For classical systems wave phenomena is not surprising or unexpected. We understand the nature of waves by considering the response of a medium.  The medium carries the wave.  The underlying parts of the medium (air molecules in a room) all follow all of the classical rules of mechanics.  Waves are aggregate phenomena.  One interesting aspect of QM is the need to apply the features or properties of waves to the fundamental elements of the system.  The wave function is NOT an aspect of a medium but describes the behavior of a fundamental particle.  So picturing a sound wave spread throughout a room is straightforward whereas imagining an electron spread out through an area seems untenable.  Never the less understanding QM will require us to take some easily understood classical wave ideas and extrapolate them to particle behavior.
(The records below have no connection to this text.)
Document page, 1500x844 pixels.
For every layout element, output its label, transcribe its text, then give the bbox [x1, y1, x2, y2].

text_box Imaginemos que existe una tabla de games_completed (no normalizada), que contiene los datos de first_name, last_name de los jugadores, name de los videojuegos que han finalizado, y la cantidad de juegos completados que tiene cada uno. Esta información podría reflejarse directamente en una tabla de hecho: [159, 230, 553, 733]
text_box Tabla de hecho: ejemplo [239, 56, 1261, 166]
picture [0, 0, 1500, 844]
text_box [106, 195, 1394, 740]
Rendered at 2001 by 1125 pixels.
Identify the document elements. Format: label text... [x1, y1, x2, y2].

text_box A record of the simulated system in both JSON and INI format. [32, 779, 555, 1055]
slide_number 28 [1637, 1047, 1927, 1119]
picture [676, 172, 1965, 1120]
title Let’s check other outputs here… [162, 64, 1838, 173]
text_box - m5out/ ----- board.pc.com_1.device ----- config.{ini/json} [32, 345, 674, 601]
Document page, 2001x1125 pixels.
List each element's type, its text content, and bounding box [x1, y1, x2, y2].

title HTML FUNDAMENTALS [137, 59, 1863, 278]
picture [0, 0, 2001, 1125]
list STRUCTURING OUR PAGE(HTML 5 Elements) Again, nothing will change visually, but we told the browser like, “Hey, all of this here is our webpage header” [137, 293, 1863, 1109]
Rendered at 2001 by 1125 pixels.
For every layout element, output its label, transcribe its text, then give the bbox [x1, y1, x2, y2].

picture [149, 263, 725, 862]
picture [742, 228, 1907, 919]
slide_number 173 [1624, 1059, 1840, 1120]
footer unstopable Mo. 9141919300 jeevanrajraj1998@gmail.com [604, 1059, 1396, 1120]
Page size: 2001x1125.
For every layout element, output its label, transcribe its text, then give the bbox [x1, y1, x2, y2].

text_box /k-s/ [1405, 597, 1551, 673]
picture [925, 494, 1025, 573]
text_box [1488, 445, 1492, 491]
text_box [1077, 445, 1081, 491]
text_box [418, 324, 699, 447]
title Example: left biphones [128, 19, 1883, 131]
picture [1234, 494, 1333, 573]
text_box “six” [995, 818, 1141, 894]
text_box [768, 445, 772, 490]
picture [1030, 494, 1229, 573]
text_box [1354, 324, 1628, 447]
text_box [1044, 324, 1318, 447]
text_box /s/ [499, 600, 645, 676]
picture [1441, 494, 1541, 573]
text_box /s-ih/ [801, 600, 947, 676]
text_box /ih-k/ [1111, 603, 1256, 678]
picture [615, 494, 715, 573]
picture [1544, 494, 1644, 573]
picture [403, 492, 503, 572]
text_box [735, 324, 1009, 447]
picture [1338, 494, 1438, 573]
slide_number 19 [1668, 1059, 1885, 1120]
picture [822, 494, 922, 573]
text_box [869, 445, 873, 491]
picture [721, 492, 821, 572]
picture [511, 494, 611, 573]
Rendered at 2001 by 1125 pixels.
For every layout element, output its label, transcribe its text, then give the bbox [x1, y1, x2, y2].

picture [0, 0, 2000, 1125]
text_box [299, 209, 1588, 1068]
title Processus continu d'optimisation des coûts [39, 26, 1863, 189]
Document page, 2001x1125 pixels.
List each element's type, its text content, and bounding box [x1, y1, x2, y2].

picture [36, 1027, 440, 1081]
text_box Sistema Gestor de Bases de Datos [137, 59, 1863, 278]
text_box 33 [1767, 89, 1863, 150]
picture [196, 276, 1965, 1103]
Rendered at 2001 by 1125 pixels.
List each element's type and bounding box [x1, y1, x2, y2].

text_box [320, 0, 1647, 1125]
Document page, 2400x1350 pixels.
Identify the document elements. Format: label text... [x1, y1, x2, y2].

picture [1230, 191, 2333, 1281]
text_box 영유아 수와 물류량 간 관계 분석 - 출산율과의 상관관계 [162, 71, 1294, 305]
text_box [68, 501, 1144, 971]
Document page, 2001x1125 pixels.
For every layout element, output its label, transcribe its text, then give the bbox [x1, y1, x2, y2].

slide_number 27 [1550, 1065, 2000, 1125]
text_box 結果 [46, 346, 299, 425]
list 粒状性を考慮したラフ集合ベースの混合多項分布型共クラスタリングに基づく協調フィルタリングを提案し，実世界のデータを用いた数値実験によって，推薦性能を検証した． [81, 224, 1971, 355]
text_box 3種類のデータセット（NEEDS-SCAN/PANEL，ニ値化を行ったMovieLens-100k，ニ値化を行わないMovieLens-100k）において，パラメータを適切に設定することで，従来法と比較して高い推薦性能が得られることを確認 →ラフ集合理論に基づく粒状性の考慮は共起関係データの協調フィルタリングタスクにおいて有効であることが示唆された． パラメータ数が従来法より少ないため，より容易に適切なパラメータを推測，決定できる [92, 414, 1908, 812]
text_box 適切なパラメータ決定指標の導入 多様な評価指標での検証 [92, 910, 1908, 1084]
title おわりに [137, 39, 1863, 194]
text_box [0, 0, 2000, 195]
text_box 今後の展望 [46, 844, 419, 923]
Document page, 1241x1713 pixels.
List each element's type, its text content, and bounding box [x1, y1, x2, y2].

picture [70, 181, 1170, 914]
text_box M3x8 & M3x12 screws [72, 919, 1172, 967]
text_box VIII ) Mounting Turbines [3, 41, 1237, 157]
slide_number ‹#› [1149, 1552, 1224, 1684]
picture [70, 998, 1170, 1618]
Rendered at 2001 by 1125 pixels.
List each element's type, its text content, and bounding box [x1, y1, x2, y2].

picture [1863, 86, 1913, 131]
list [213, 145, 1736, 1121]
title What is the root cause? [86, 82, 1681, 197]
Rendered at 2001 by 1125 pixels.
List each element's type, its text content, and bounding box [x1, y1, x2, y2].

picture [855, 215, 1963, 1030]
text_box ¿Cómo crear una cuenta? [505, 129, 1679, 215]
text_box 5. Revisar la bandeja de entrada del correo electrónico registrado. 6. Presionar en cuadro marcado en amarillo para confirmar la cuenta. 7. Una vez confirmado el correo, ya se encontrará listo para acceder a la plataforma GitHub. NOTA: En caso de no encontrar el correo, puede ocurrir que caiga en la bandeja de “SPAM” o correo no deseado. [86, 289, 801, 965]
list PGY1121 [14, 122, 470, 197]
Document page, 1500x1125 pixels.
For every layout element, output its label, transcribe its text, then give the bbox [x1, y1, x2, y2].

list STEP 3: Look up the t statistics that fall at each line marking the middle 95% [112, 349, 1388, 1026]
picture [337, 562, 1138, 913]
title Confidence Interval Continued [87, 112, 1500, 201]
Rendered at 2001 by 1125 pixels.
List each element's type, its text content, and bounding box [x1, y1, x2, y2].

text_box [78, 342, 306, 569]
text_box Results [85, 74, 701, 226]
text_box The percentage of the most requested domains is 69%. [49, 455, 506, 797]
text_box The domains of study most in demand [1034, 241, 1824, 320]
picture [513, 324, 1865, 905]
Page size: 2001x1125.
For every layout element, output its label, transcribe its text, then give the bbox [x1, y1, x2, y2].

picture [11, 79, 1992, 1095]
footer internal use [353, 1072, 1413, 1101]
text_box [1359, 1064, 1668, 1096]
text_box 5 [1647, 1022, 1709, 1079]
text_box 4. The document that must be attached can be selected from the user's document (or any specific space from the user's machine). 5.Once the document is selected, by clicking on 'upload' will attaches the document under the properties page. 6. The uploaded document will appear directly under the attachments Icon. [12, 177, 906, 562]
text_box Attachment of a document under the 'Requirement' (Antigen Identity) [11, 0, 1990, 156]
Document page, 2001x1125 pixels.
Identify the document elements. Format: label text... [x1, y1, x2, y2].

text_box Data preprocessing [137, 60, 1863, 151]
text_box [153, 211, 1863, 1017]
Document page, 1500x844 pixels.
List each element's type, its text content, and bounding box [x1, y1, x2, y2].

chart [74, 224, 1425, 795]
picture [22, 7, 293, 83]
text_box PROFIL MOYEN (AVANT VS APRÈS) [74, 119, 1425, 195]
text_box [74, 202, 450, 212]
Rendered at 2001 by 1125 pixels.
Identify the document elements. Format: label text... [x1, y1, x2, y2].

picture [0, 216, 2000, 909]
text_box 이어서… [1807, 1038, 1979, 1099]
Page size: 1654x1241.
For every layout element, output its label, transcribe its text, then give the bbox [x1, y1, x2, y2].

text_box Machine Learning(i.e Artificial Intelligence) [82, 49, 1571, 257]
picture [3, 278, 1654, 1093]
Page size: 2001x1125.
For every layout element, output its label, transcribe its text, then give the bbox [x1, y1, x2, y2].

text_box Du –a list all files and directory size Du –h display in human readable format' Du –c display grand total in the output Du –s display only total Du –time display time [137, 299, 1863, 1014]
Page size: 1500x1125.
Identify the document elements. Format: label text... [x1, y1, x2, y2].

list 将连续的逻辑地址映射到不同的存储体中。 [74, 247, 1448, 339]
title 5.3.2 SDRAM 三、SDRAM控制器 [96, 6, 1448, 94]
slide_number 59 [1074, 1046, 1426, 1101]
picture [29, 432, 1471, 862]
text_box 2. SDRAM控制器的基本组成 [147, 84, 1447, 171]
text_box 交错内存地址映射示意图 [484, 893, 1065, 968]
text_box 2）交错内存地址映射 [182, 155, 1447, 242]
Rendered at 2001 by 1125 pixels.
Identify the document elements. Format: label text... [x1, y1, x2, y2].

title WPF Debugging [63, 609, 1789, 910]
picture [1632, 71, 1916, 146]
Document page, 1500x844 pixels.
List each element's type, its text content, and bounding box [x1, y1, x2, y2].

This extrapolation leads to ideas that are non intuitive.

 

The Fourier series leads to and inverse relationship between the duration of sound and the frequency interval required to describe the sound.  This is a general property of waves.

 

Interference is a general property of waves.

 

#**********************************************************

 

One difference between the equations of motion for quantum systems as compared to classical waves is the resulting speed of the wave.  The wave equation predicts that all waves travel at the same speed.  If sound or light propagates in a medium where the speed depends on frequency then we characterize this as a dispersive medium.  The wave equation is modified to reflect this type of medium.  Solutions to the Schrödinger equation, the equation governing the motion of small systems, are dispersive. Particles can of course travel at different velocities and the equations of motion will maintain this feature at the subatomic level.  All photons, light particles, on the contrary will have a constant speed c even in QM.  So the equations of motion for light and electrons will differ.  This difference will be linked with the particle’s mass.

 

Schrödinger equation is not the classical wave equation.  Some features of the solutions will be similar to the wave equation but some features will be different.

·      Interference is a common feature

·      Wave speed is a distinguishing feature.